Records excerpted from a collection:
··········
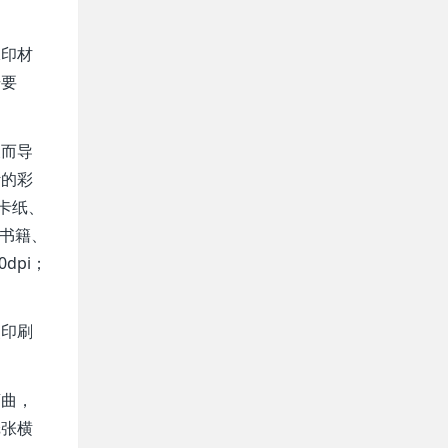
承印材
册要
反而导
计的彩
、卡纸、
档书籍、
dpi；
装印刷
弯曲，
纸张横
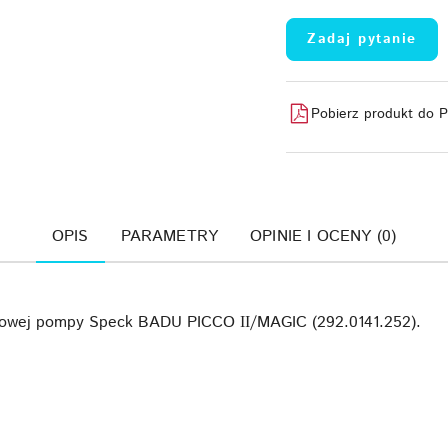
Zadaj pytanie
Pobierz produkt do 
OPIS
PARAMETRY
OPINIE I OCENY (0)
eniowej pompy Speck BADU PICCO ІІ/MAGIC (292.0141.252).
··········
What to do: Nothing should be returned except the lines from the one containing "OPINIE I OCENY (0)" through the last line of the data, each restated word for word.

Exercise answer:
OPINIE I OCENY (0)
eniowej pompy Speck BADU PICCO ІІ/MAGIC (292.0141.252).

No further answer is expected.